- **Required work**
a: According to the financial filing excerpt, on what date does the forward-looking section assume the acquisition is consummated?
b: Carry on the financial filing excerpt about the acquisition and quarterly results from the point where it stops.

- **Page excerpt**

________________

We believe the cash flows from operations of the acquisition on a stand-
alone basis will be sufficient to meet the needs of our operations, except for
short-term borrowing needs under the CIBC credit facility explained in greater
detail below. There are no other material capital commitments expected with
respect to this acquisition.
The acquisition is expected to be consummated after the distribution is
completed, subject to regulatory approvals and other customary closing
conditions. We intend to operate the business in a manner consistent with CIBC's
historical operations. The expectations in the section below labeled Forward-
Looking Results of Operations, assumes the acquisition is consummated on
February 15, 2001.
10
Results of Operations
- ----------------------
Second Quarter Ended November 30, 2000 Compared to Second Quarter Ended
November 30, 1999
The following table provides comparisons of our results of operations for
the second quarter ended November 30, 2000 and 1999, respectively:
Three Months Ended November 30,
-------------------------------------------
2000 1999
--------------------- --------------------- 2000 vs.
% of % of 1999
Actual Revenue Actual Revenue Change
------------- ------- ------------- ------- --------
(in millions) (in millions)

________________

[Saved data entries]
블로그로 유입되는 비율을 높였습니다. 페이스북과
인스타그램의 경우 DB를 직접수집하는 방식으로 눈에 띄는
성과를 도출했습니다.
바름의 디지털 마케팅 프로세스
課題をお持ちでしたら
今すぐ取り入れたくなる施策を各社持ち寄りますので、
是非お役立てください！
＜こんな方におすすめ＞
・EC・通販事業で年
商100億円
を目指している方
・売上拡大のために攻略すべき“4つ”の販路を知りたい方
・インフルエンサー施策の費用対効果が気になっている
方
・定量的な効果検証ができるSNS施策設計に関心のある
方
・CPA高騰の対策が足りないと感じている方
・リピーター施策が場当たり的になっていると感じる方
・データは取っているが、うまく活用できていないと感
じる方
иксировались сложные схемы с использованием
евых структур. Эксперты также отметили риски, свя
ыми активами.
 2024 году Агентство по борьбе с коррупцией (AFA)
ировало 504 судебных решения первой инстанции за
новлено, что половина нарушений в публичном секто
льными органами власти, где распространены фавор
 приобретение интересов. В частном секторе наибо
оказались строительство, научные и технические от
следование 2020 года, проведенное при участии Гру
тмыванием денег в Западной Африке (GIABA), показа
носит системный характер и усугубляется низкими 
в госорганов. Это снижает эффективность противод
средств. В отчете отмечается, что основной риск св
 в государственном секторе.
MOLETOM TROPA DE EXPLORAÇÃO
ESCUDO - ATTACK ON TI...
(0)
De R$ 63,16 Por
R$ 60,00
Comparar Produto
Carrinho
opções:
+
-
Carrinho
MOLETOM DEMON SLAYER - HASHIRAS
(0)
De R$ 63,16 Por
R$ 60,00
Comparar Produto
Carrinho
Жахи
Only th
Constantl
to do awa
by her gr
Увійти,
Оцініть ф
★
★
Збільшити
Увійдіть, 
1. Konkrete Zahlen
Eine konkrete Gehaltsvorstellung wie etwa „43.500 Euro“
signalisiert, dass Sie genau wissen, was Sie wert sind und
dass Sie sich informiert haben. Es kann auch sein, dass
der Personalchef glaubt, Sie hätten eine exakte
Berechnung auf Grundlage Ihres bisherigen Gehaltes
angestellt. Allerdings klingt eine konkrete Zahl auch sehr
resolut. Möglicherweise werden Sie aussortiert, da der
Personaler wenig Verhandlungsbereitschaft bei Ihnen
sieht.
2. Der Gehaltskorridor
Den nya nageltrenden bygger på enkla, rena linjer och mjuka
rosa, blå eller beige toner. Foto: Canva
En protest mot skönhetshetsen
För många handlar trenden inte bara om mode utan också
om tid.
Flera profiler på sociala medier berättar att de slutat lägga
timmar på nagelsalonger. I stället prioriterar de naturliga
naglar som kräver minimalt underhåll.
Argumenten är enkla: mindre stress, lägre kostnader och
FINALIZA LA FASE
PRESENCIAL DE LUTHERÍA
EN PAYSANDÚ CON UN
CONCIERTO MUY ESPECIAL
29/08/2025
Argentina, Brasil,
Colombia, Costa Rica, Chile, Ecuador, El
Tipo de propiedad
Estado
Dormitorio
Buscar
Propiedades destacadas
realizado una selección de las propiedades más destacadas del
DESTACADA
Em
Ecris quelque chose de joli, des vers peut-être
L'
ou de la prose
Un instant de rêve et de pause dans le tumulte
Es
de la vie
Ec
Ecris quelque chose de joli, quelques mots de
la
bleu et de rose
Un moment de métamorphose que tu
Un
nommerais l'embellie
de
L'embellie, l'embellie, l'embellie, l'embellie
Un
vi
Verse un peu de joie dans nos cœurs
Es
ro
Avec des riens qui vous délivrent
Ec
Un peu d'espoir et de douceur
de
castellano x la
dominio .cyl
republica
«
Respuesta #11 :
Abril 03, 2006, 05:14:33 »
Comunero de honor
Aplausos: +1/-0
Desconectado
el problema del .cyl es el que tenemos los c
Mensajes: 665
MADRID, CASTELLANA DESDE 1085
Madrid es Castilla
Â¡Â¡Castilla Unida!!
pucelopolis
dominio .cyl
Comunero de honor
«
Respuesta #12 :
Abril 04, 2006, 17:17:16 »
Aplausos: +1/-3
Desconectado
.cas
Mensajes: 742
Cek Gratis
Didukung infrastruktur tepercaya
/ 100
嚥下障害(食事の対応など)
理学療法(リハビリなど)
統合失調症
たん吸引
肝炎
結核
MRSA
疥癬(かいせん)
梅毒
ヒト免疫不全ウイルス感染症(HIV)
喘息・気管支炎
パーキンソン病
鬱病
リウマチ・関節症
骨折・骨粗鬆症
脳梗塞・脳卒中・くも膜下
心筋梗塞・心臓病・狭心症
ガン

________________

- **Results by task**
a: February 15, 2001

b:
Revenue.................. $82.6 $84.2 (2)%
Operating expenses:
Cost of service......... 43.2 52 % 45.9 55 % (6)%
Sales, general and
administrative......... 23.4 28 % 23.0 27 % 2 %
----- --- ----- --- ---
Operating income......... 16.0 19 % 15.3 18 % 5 %
Other income (expense)... (2.3) (3)% (2.2) (3)% (4)%
----- --- ----- --- ---
Earnings before income
taxes................... $13.7 16 % $13.1 15 % 5 %
===== === ===== === ===
Depreciation and
Amortization............ $ 4.9 6 % $ 5.5 7 % (10)%
EBITDA................... $20.9 25 % $20.8 25 % 1 %
Our revenue decrease of $1.6 million or 2% in the second quarter ended
November 30, 2000 was primarily due to business divestures. Revenue associated
with the businesses divested in the first six months of fiscal 2001 was $0.9
million and $2.5 million in the quarter ended November 30, 2000 and 1999,
respectively. We expect this decline to continue for the remainder of the year
primarily due to these divestures. Excluding this item, our normalized revenue
would be $81.7 million in both second quarter periods ended November 30, 2000
and 1999. This revenue reflects strong volume growth in merchant acquiring card
processing services offset by declines in other merchant services product
offerings and funds transfer offerings compared to the prior year's comparable
period.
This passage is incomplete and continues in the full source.